JPH05194604A - Production of alginic acid or alginic acid salt having high gluronic acid content - Google Patents

Abstract

PURPOSE:To provide an industrial process for easily producing alginic acid or alginic acid salt having high gluronic acid content. CONSTITUTION:Alginic acid or alginic acid salt having high gluronic acid content can be produced by hydrolyzing alginic acid propylene glycol ester or its saponified product and separating the produced insoluble component.

Description

Detailed Description of the Invention

[0001]

BACKGROUND OF THE INVENTION 1. Field of the Invention The present invention relates to a method for producing alginic acid or alginate having a high guluronic acid content.
Since the applications of alginic acid and alginate are extremely wide, the present invention can be applied to a wide range of industrial fields.

[0002]

2. Description of the Related Art Alginic acid compounds are used as thickeners and gelling agents in foods, dyes, dental materials, cosmetics, welding rods and the like. In addition, recently, it has been revealed that it also has an effect of suppressing in vivo absorption of toxic metals such as cadmium and strontium and an effect of lowering cholesterol level, and its effective application is expected in the pharmaceutical field.

The alginic acid is a polysaccharide having mannuronic acid (M) and guluronic acid (G) as constituent sugars, and in its molecule, there are a block (MM) consisting of mannuronic acid and a block (GG) consisting of guluronic acid. A block (MG) in which mannuronic acid and guluronic acid are mixed is usually present.
The above-mentioned excellent effect is particularly remarkable in alginate compounds composed of GG blocks.
on) et al. Therefore, it is desired to establish a method for efficiently obtaining an alginic acid compound having a high guluronic acid content.

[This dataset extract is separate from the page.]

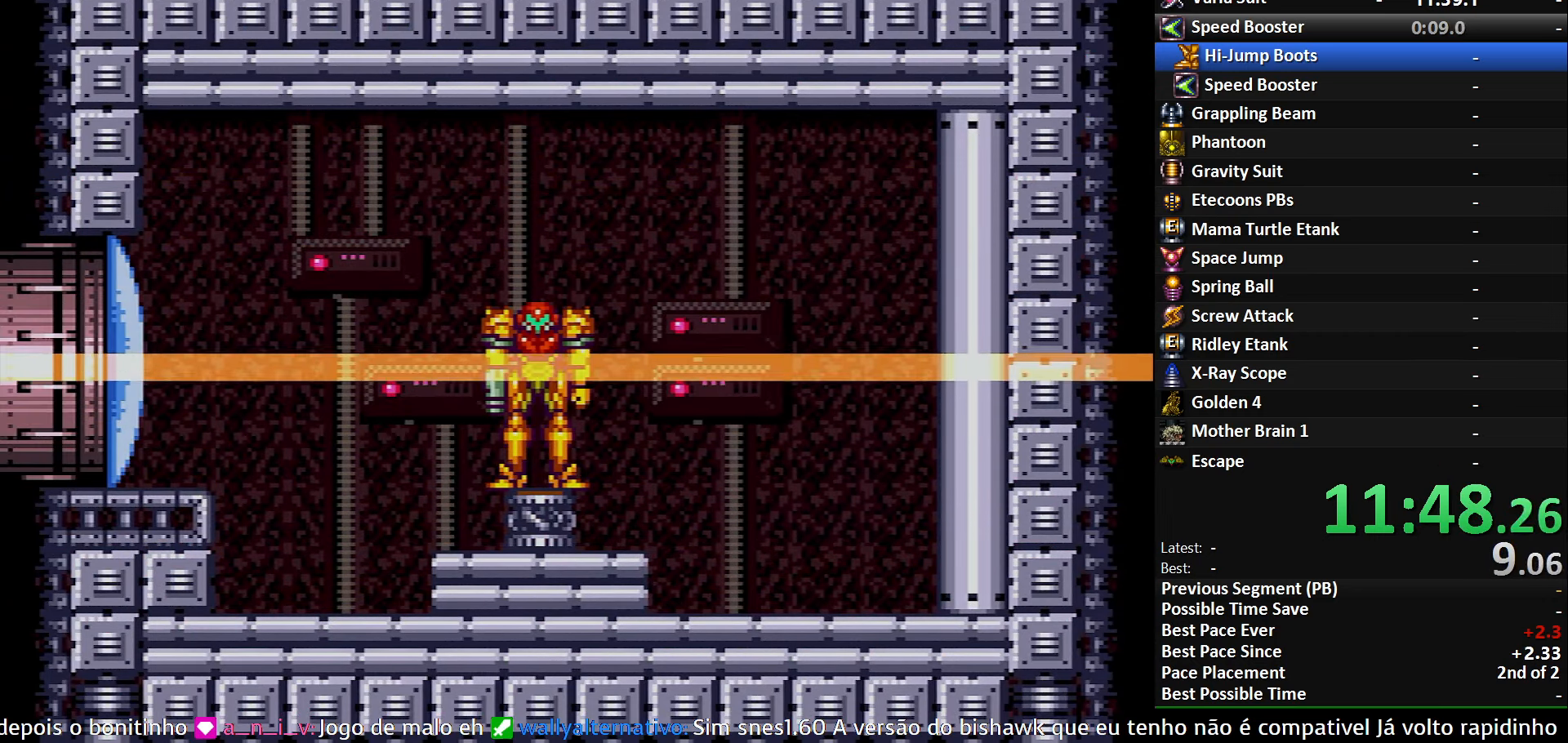
{"buttons": ["B", "DPAD_LEFT"], "events": []}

However, research on a method for producing an alginic acid compound having a high guluronic acid content has not yet been sufficiently conducted. Therefore, as a conventional technique, only a method of producing an alginic acid compound having a high guluronic acid content using alginic acid as a starting material is known. Moreover, this method is not always easy to operate, and there is room for improvement in the guluronic acid content. Further, there are no studies on the industrial production method of alginate having a high guluronic acid content.

[0005]

SUMMARY OF THE INVENTION It is an object of the present invention to provide a simple industrial production method of alginic acid or alginate having a high guluronic acid content.

[0006]

This object is achieved by the method for producing alginic acid or alginate of the present invention, which comprises separating an insoluble component formed by hydrolyzing propylene glycol alginate or its deesterified product. It was

There is no particular limitation on the propylene glycol alginate that can be used in the present invention. Therefore, the production method of the present invention can be carried out using commercially available propylene glycol alginate. Further, the deesterified product broadly includes those in which the ester portion of the propylene glycol alginate ester is hydrolyzed, and the degree of esterification does not matter.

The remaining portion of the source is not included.